▶ **Source records**
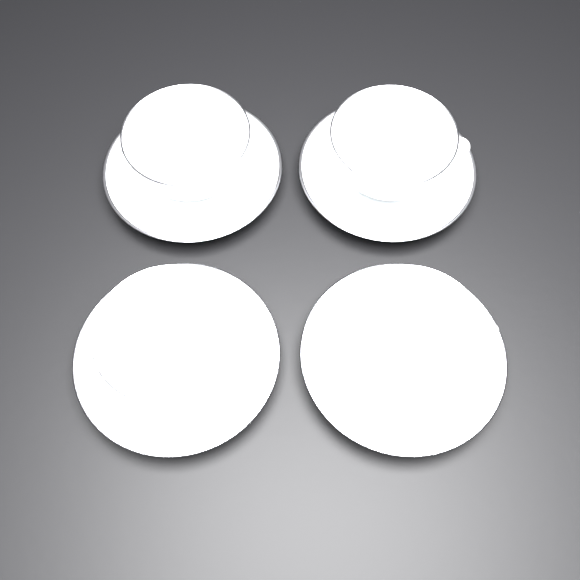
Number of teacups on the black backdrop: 4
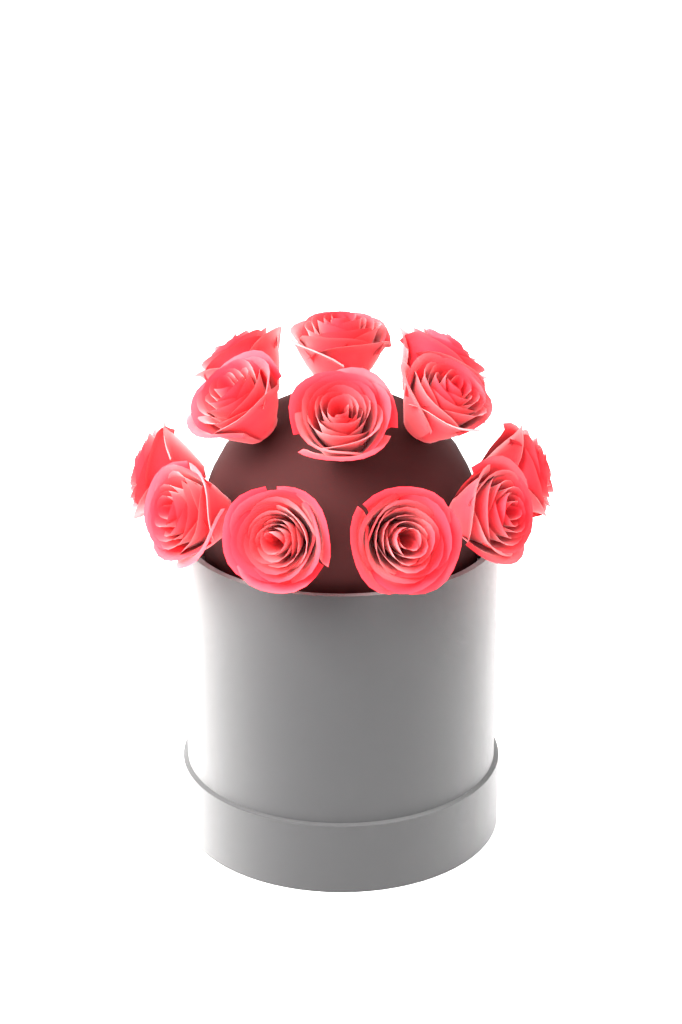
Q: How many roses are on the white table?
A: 12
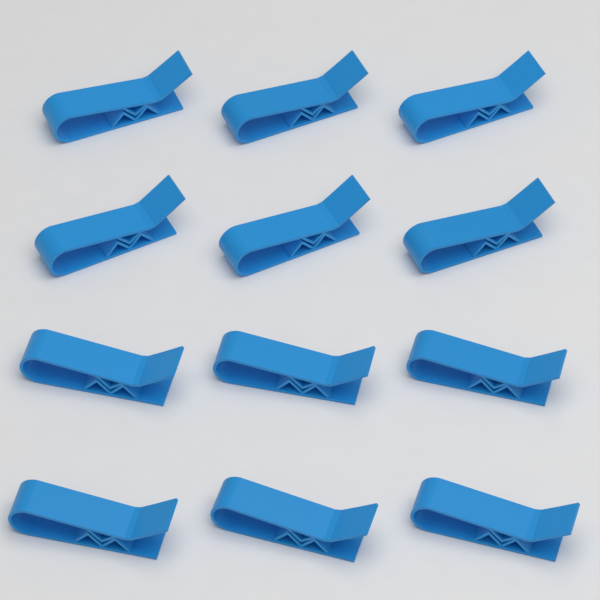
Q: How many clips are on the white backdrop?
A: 12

▶ **What is expected**
Present the lines above as a numbered list, leaving out any blank lines and omitting the pictures.

▶ **Correct output**
1. Number of teacups on the black backdrop: 4
2. Q: How many roses are on the white table?
3. A: 12
4. Q: How many clips are on the white backdrop?
5. A: 12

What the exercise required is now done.